A PHEX mutation was detected in this XLH family, this nonsense mutation was an C to T transition at c.1645 (p.Arg549X), which changed codon CGA to TGA and transformed an arginine codon to a stop codon. This mutation has been reported before [22,23], but is first reported in the Chinese population. It is reported a same mutation in different races can cause quite different clinical features. For example, p.Trp444X was firstly reported by Beck-Nielsen SS  in a sporadic patient, a Danish male, with a normal height, mild skeletal and endodontic phenotype. Whereas, in the study of Yue et al. , the mutation was found in familial patients with abnormal gait, kyphosis, and hip and knee joint pain. In our study, the clinical features were similar to previous report in p.Arg549X, with leg deformities, tooth abnormalities, height deficiency. Based on these researches, relationship between the phenotype and genotype of the PHEX gene is variant and the relationship between the phenotype and genotype of the PHEX gene is also complex. Yuan et al.  had provided evidences that aberrant PHEX function in osteoblasts and/or osteocytes alone was sufficient to result in the HYP-mouse phenotype.
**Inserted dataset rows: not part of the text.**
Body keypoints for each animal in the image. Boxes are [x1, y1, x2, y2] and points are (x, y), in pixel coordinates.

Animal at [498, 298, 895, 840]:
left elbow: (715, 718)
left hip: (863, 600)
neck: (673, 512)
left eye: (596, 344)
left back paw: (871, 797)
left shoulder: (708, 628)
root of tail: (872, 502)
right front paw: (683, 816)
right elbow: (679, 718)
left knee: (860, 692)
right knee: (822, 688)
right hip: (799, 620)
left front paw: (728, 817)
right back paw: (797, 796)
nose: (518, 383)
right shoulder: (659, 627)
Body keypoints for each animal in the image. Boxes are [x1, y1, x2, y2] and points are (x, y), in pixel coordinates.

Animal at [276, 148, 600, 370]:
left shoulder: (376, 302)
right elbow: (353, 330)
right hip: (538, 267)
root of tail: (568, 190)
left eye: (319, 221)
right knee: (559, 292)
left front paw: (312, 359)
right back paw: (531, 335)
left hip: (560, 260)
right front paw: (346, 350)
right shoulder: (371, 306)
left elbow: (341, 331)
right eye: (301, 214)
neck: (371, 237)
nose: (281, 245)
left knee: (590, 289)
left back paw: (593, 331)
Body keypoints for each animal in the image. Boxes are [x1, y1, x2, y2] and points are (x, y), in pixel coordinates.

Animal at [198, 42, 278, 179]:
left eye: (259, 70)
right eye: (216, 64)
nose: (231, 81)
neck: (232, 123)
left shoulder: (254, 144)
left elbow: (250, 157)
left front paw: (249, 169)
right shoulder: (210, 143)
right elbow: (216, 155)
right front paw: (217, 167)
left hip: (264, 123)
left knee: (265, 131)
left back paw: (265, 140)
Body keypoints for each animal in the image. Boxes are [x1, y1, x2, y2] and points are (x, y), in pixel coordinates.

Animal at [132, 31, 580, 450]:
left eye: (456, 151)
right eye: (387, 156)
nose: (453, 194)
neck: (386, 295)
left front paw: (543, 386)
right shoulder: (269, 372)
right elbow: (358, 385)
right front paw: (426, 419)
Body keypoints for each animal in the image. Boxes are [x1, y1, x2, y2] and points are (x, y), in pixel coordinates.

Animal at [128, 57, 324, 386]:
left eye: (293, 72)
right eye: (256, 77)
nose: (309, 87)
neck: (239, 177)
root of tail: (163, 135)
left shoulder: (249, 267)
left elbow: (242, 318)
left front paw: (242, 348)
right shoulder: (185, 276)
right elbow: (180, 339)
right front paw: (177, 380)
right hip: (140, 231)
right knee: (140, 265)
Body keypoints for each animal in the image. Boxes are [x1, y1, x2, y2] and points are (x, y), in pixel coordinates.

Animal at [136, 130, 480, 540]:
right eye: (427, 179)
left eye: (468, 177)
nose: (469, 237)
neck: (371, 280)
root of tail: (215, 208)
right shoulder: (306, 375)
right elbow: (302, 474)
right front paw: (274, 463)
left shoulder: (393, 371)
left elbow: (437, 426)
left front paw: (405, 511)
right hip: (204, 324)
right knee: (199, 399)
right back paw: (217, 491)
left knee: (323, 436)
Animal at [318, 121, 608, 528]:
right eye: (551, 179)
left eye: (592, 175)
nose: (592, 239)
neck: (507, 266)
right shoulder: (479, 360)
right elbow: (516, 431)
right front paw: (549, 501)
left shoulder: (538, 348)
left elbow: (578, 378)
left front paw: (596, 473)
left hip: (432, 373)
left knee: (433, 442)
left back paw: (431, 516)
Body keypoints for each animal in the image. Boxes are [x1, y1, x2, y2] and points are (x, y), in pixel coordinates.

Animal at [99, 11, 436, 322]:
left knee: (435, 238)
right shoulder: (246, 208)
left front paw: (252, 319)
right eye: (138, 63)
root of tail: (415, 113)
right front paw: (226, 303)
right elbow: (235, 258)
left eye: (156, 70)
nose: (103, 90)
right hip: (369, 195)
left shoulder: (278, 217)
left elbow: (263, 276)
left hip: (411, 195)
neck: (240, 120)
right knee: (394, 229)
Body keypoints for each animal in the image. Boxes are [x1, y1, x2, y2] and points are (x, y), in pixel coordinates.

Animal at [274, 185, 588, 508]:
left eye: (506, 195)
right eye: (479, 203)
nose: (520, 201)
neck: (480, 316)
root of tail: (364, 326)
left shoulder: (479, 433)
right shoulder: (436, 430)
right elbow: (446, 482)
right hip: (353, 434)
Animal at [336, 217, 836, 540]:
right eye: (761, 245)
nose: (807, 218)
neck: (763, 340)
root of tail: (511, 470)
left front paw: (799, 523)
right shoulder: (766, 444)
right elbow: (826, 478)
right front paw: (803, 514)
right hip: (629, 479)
The conclusion of Davidai’s research  was that the phenotypic heterogeneity common to XLH might be due to genetic variability partly, and they suspected that such heterogeneity was due to altered phosphorus transport at variable segments of the proximal convoluted tubule. The HYP Consortium  had also proposed that the PHEX gene was involved in XLH. Popowska et al.  mentioned that phosphate and vitamin D3 supplementation could slow down the progressive growth retardation and leg bowing.
In conclusion, we report a Chinese XLH family in this study, the dentin structure and gene mutation were studied. 3D dentin structure was first describe in this study, more studies will be needed in future for analyzing the phenotype-genotype relationship in Chinese population and compared it to the cases in other races.